Sporting achievements were duly recorded and it was with some pride that the 1921 efforts of Ken Coates were acknowledged in winning the mile and 880 yards - "the first time that Parramatta will figure on the Record List of the Combined High Schools' A.A.A. The main winter sport for boys was soccer - interesting given the subsequent premiership successes of the Parramatta "Eels" in Rugby League and the "Two Blues" in Union. In football and in cricket the name of Louis Benaud (father of Richie and John) figures prominently in the 1920's.

Photographs from the time reveal that girls played basketball (now netball), and were A-grade winners of the hockey and vigoro.
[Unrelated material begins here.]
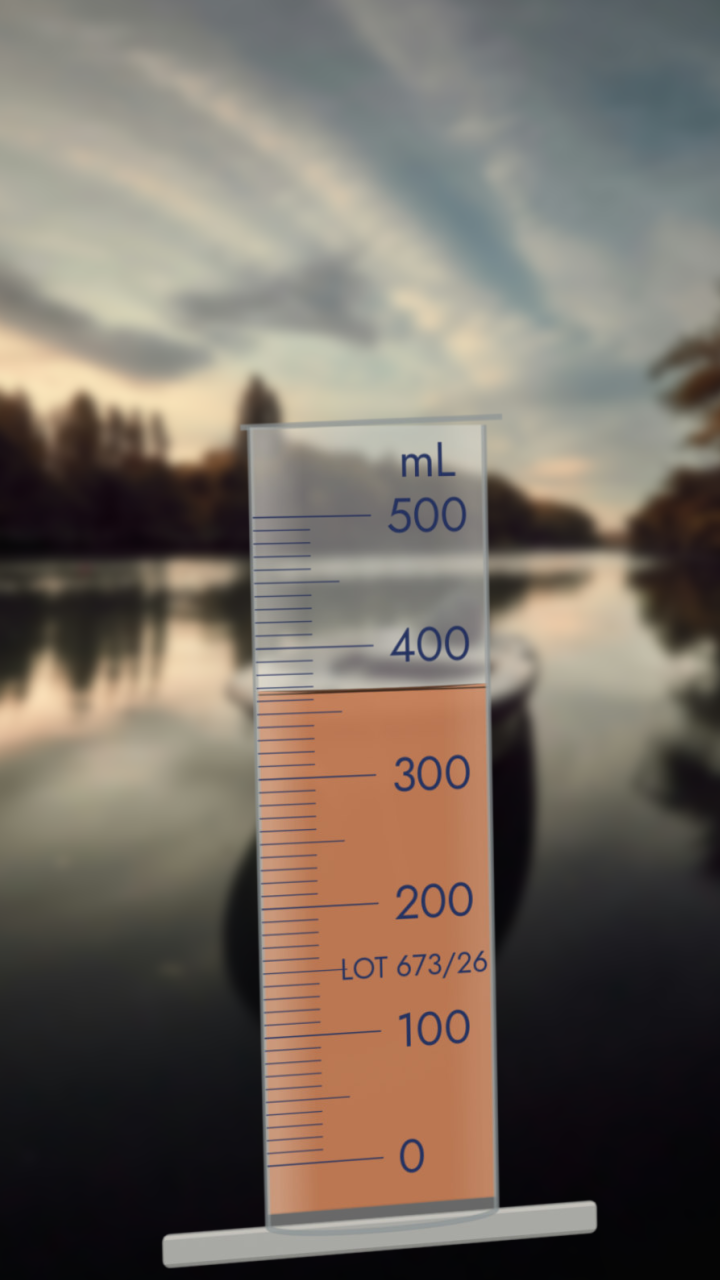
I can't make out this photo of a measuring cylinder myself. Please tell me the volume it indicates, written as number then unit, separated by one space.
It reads 365 mL
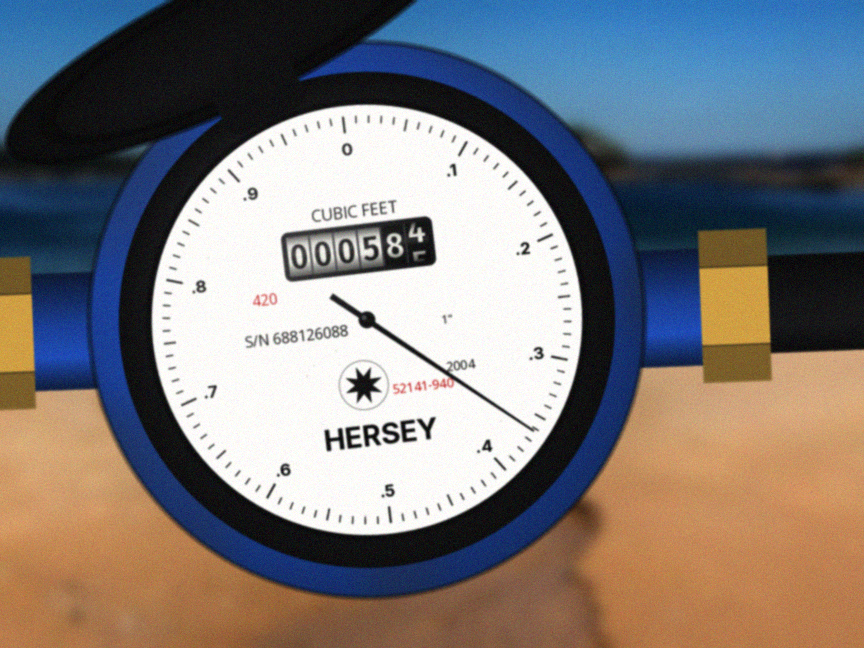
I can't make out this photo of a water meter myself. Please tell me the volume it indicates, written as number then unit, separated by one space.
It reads 584.36 ft³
Click to enlarge The School Athletic Carnival - or one event at least - featured on the front page of the Telegraph News Pictorial (27 August 1927).

The PHS School Magazine, curiously, records the results of the sack race only in the "Girls' Events".
The results were: I.Head (1), D.Holmes
(Dorothy Holmes, prefect) (2), E.McLean (3).


Here is a 1924 sketch of the floorplan of the main building.
Click it to enlarge it. (28k)
Click to enlarge

Paddy Ingram
Paddy Ingram
Parramatta High School, through the sterling efforts of teachers such as Paddy Ingram, had a substantial cultural life. The annual Play Day saw Shakespearean delights presented - the performance of "As You Like It" is vividly described by Mert Potter, remembering not so much the quality of the performance but a biggish boy Scott "prowling about the stage importantly, declaiming about Yellow Stockings and wearing some bright yellow hosiery".
The end of term concert and the 4th-5th dance were also popular. E.Brown remembers the rafters ringing "to the strains of... Walking My Baby Back Home" (and) "Tip-Toe Through the Tulips"... It was E.Brown who also remembers the impact of the Depression with uniforms "darned as a sign of the times".
The 1920's are most noteworthy for the establishment of Parramatta High School as an entity, as no longer a fledgling school but a school which was establishing its tone and tradition. Miss Mackaness, a teacher at the school in the 20's summed it up best when quoting an objective observer from the Teachers College:
"I can always tell a student of Parramatta High School.
There's something about them that makes them stand out."
Mabel Mackaness
Mabel Mackaness

 

 

 

Editor's note: At this point the editor (and web designer) would like to point out a slight divergence in opinion. A usually unimpeachable authority has ascribed the above facility ("lunch at the Woolpack") to another individual, one J.J."Happy" Hudson - Master of the Department of English from 1933 onwards. The same authority went on to describe Tommy as one of particularly sober habits and upright manner.

This mystery is bound to unfold - piece at a time - as this work progresses. ...Ed.